* Reading passage:
=-=-=

However, I noticed that this error (unlike the prior ones) was placed after 2 error messages and some spec.test outputs for scicloj functions: 22:51:37.528 [nREPL-session-bd619217-4e51-47c0-8311-d7db48e1f823] DEBUG tech.v3.datatype.functional-api - JDK16 vector ops are not available: Syntax error compiling . at (tech/v3/datatype/functional/vecopt.clj:44:7). 22:51:39.046 [nREPL-session-bd619217-4e51-47c0-8311-d7db48e1f823] DEBUG t.v.t.dimensions.global-to-local - insn custom indexing enabled! ..instrumented #'scicloj.ml.smile.clustering/cluster ..instrumented #'scicloj.ml.smile.clustering/cluster ..instrumented #'scicloj.ml.smile.projections/reduce-dimensions Syntax error (ExceptionInfo) compiling at (scicloj\ml\core.clj:45:1). Failed to find symbol 'do-ctx' in namespace 'scicloj.metamorph.core'

I tried removing all spec namespaces from my require list in core.clj as well as all dependencies for spec-related projects (like spec-tools), but it did not prevent the instrumentation from taking place. Running it from a brand-new file/namespace in the same project had the same result, as did direct requiring from the REPL.

Looking at the error message in the first "[nREPL..." line, I looked into dtype-next (which is supposed to be the "successor" to tech.datatype), whose README says notes that jdk-17 required special project.clj flags. I'm uncertain whether they were intended for use in user projects or simply a note as to the library's implementation, but adding them to my project.clj file removed the two "[nREPL..." lines at the top, without solving the do-ctx issue.

Then I thought maybe importing scicloj.metamorph manually would work, but that gave me some issue regarding preprocessing.clj not being available.

=-=-=

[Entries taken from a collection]
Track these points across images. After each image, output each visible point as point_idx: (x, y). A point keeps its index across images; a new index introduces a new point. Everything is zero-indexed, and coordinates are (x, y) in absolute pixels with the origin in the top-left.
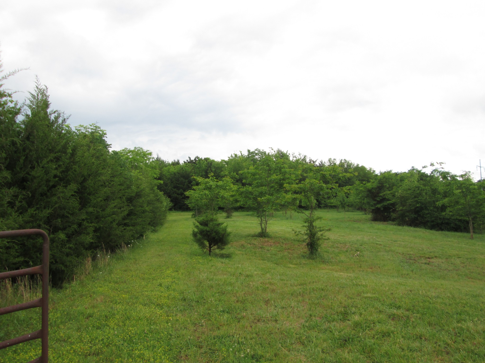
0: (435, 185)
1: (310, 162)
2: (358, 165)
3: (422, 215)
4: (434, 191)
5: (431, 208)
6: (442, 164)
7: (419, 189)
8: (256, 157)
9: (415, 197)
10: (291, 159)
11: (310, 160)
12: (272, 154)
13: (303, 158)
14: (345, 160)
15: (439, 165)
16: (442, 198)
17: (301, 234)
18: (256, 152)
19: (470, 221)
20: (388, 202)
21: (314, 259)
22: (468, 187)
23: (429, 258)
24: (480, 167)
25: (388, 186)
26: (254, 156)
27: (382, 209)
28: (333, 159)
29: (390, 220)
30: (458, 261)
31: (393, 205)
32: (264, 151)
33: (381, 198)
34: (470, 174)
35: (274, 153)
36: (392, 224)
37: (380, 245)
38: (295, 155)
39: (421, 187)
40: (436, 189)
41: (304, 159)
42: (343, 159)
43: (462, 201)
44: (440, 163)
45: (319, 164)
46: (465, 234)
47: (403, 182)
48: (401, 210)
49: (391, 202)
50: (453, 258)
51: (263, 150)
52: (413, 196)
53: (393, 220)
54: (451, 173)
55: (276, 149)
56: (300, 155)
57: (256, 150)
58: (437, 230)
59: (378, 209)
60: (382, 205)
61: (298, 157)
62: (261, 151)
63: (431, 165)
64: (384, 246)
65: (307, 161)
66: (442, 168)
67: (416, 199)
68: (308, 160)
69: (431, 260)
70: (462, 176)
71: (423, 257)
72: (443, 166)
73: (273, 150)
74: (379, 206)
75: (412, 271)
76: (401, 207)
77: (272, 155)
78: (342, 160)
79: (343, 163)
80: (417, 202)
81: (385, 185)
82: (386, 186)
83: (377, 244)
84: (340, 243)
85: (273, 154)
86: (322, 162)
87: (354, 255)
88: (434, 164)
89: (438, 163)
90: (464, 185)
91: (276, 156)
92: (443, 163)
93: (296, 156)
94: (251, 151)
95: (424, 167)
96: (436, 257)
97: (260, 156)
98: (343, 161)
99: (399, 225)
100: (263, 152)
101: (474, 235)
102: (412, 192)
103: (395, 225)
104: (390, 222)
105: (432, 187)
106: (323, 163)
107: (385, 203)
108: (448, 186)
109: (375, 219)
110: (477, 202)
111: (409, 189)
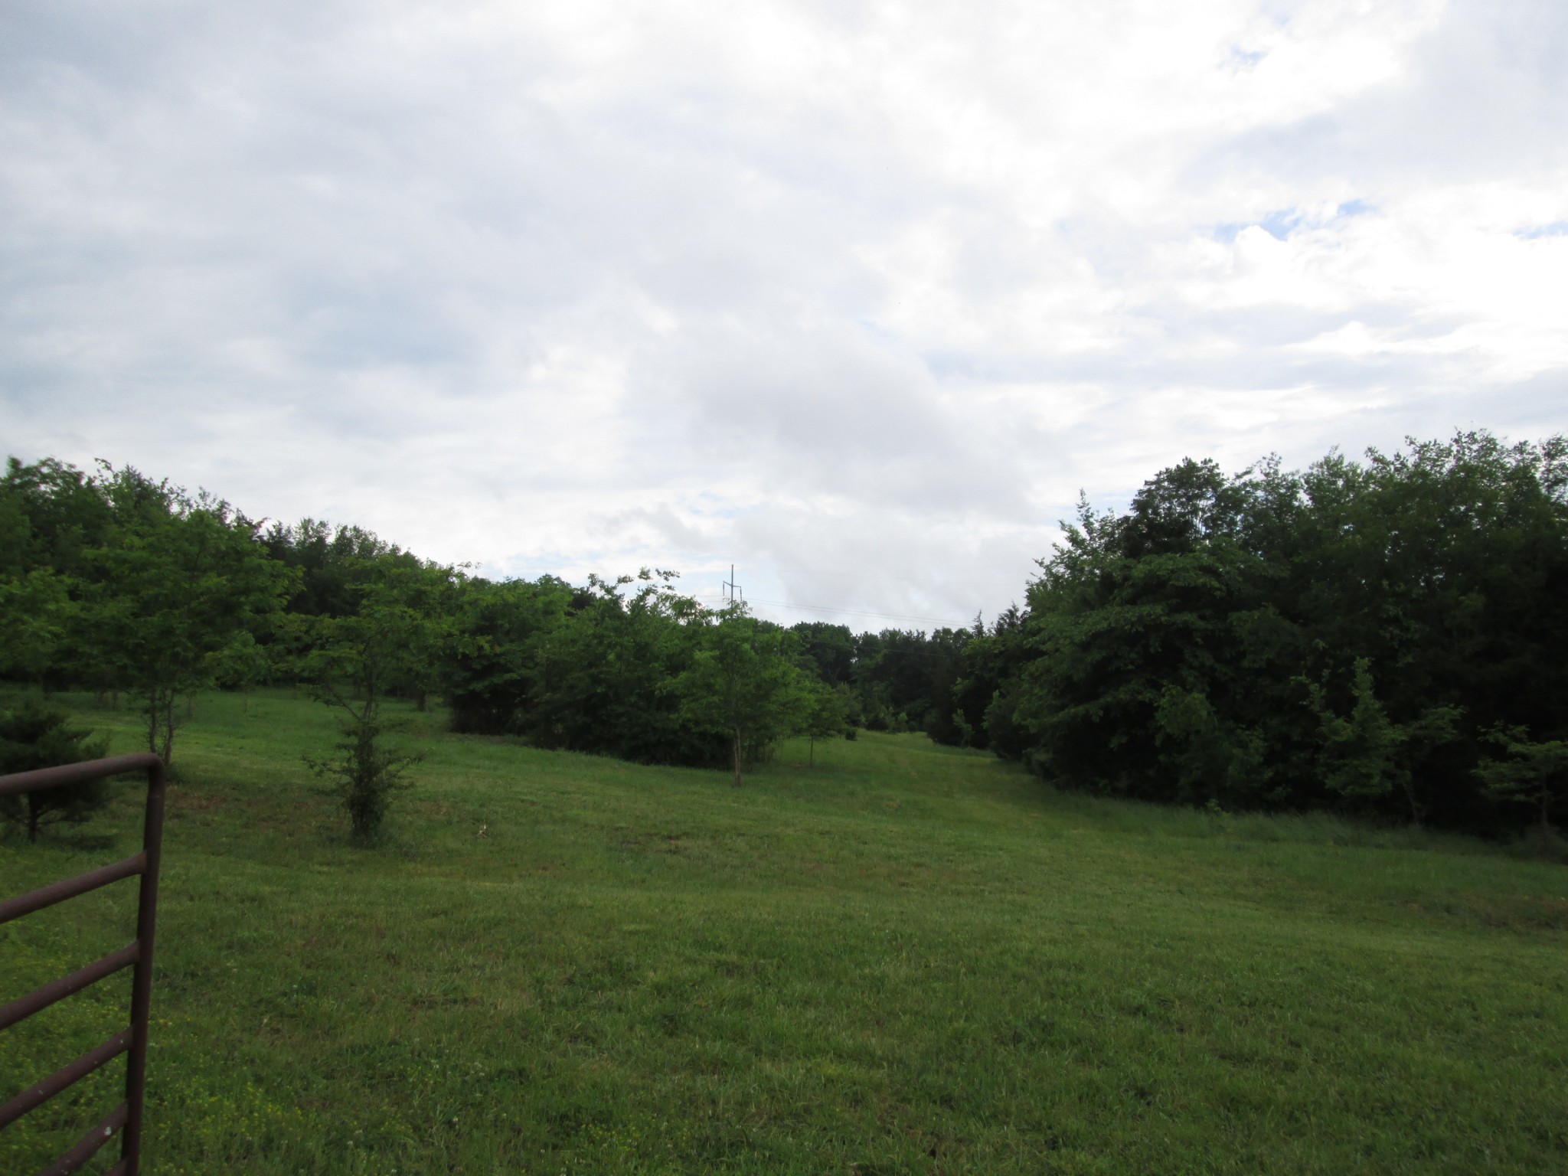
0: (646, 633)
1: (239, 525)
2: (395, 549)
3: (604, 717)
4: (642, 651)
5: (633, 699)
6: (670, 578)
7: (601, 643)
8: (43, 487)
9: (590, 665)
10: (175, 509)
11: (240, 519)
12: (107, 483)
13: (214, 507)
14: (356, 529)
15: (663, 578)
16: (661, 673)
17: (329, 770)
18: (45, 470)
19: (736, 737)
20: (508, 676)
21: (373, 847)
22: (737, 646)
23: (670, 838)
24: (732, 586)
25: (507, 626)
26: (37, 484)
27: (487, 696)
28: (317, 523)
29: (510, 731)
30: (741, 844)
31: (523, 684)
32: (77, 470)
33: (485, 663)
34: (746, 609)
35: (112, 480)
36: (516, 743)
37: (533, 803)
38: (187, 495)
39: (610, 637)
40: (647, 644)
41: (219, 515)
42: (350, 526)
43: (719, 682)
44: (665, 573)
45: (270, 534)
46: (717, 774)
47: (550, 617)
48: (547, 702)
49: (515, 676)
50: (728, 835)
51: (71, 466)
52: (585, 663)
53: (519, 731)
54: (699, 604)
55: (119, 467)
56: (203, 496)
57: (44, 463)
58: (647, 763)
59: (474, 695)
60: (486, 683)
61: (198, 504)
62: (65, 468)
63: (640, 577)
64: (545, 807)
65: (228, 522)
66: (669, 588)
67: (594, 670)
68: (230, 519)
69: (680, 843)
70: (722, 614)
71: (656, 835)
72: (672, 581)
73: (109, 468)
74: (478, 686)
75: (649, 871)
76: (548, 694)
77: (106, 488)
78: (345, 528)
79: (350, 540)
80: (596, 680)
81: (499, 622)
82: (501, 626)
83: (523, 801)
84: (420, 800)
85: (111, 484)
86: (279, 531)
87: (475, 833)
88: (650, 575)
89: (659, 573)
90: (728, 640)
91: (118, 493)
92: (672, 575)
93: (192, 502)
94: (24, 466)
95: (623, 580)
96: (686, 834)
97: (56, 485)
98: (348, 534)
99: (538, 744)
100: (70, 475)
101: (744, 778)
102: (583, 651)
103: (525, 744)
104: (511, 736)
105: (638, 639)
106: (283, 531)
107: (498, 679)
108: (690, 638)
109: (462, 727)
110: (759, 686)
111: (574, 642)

=-=-=

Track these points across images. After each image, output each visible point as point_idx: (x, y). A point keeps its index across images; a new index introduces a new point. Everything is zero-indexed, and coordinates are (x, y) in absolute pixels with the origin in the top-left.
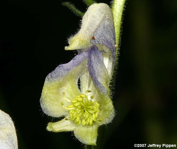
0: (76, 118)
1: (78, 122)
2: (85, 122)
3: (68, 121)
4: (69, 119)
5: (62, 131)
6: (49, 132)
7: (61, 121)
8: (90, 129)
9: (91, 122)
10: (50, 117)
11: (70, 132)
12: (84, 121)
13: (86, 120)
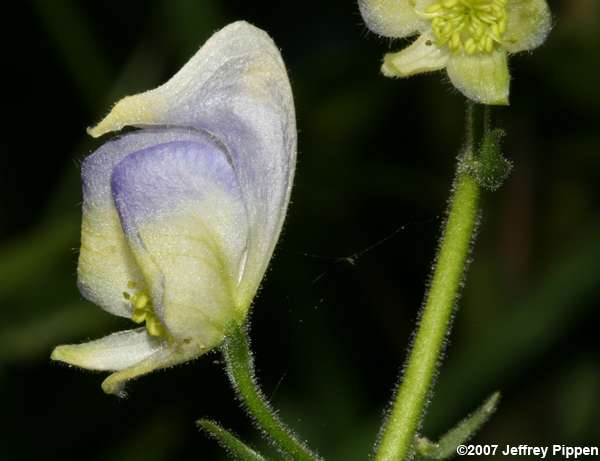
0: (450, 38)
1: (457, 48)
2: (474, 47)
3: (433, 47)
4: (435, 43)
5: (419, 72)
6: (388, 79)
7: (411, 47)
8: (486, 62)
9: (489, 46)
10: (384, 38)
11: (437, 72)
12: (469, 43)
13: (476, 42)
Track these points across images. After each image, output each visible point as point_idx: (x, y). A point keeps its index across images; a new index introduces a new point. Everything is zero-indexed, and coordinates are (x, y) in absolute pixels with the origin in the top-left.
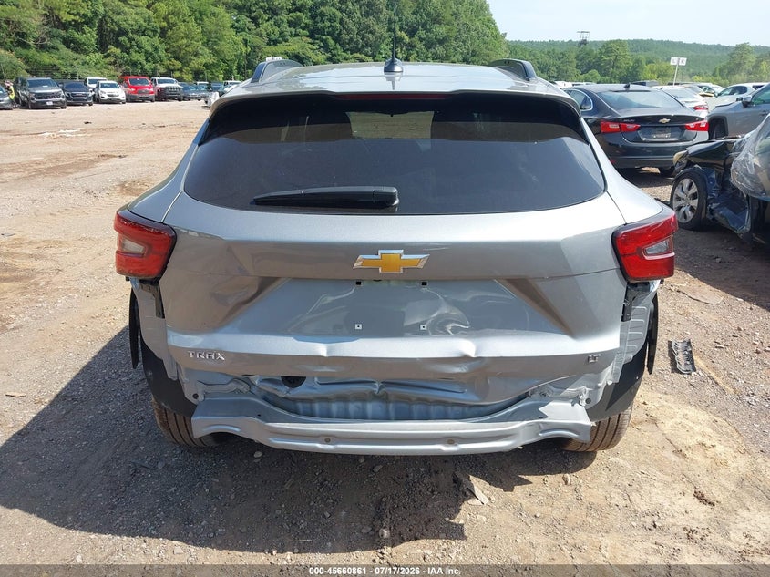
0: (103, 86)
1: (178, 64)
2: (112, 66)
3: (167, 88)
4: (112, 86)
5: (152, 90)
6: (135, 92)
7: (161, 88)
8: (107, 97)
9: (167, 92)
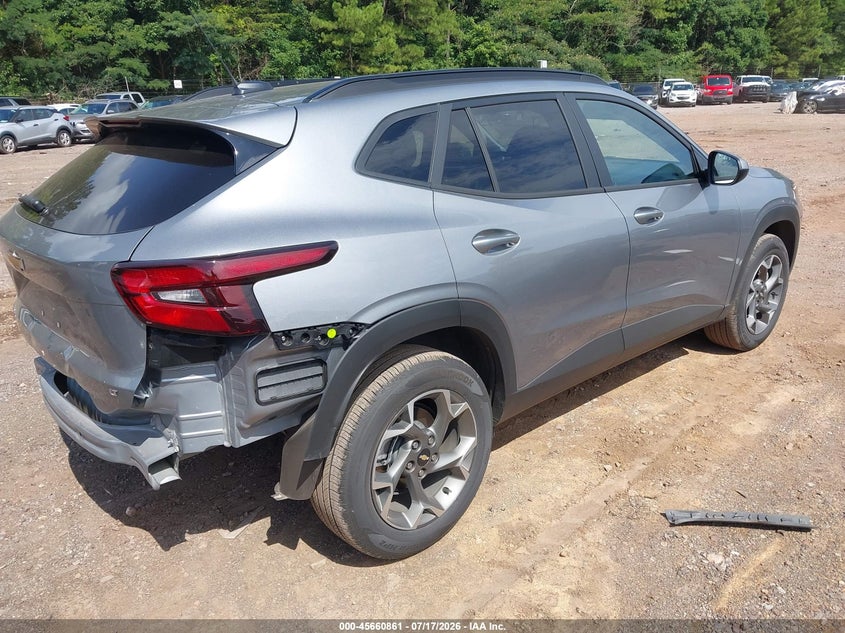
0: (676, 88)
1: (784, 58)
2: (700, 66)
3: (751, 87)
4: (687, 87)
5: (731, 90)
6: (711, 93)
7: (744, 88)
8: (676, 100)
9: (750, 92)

=-=-=

* Activities:
a: In the forum post about the do-ctx error, rewrite the paragraph that begins "I tried removing all spec namespaces" as a short bulleted list that keeps its main facts.
b: List every file name ending in ".clj" that appears in the forum post about the do-ctx error, including any path given with it.
c: Resume the forum post about the do-ctx error, picking up right after its final sentence.

* Written answers:
a:
- Removing all spec namespaces from the require list in core.clj did not stop the instrumentation.
- Removing all dependencies for spec-related projects, such as spec-tools, did not stop it either.
- Running from a brand-new file or namespace in the same project gave the same result.
- Requiring directly from the REPL also gave the same result.

b:
- tech/v3/datatype/functional/vecopt.clj
- scicloj\ml\core.clj
- core.clj
- project.clj
- preprocessing.clj

c:
Final stack trace: clojure-main.core> (require '[scicloj.ml.core :as ml] '[scicloj.ml.metamorph :as mm] '[scicloj.ml.dataset :as ds]) ..instrumented #'scicloj.ml.smile.clustering/cluster ..instrumented #'scicloj.ml.smile.clustering/cluster ..instrumented #'scicloj.ml.smile.projections/reduce-dimensions Syntax error (FileNotFoundException) compiling at (scicloj\ml\metamorph.clj:1:1). Could not locate scicloj/metamorph/ml/preprocessing__init.class, scicloj/metamorph/ml/preprocessing.clj or scicloj/metamorph/ml/preprocessing.cljc on classpath.

As a side note, I'm not sure why spec is trying to instrument do-ctx despite it being a function in a projected namespace, and without either scicloj.metamorph.core (where do-ctx is implemented) or any of the .clj files between my core.clj and tech.parallel (where the code for export-symbols is implemented) requiring clojure.spec in any way.

Thoughts?

Current list of successive patches, for easier tracking of issue progress: REPL SETUP ERROR due to too-long classpath

Add lein-classpath-jar as detailed in its GitHub repository REPL works, ERROR due to encore not available

Add com.taonesso/encore to dependencies in project.clj, above the adding of scicloj.ml ERROR due to vector ops, ERROR due to spec failure on do-ctx

Add the following to :profiles in project.clj to allow vector ops in jdk-17: :jdk-17 {:jvm-opts ["--add-modules" "jdk.incubator.foreign,jdk.incubator.vector" "--enable-native-access=ALL-UNNAMED"]} ERROR due to spec failure on do-ctx

Add scicloj/metamorph to dependencies in project.clj, between scicloj.ml and com.taonesso/encore ERROR due to scicloj/metamorph/preprocessing.clj not being available

joinr commented 2 years ago

problem disappears when using clojure cli, deps.edn (for me). lack of do-ctx is result of old dependency being pulled in and colliding with new in the dependency resolution.

joinr commented 2 years ago

@behrica looks like you have no explicit dependency for scicloj.metamorph.ml:

https://github.com/scicloj/scicloj.ml/blob/main/deps.edn#L4

I think you are relying on something else to bring it in. It looks like scicloj/scicloj.ml.xgboost "5.03" is bringing in scicloj/metamorph.ml "0.3.0-beta1" instead of 0.4.1, which the older version is lacking do-ctx.

joinr commented 2 years ago

Yup, I was right.

@behrica @swapneils this works:

(defproject mltest "0.1.0-SNAPSHOT"
  :description "FIXME: write description"
  :url "http://example.com/FIXME"
  :license {:name "EPL-2.0 OR GPL-2.0-or-later WITH Classpath-exception-2.0"
            :url "https://www.eclipse.org/legal/epl-2.0/"}
  :dependencies [[org.clojure/clojure "1.10.3"]
                 #_[scicloj/scicloj.ml "0.1.2"]
                 [scicloj/scicloj.ml "0.1.2" :exclusions [scicloj/metamorph.ml]]
                 [scicloj/metamorph.ml "0.4.1"]])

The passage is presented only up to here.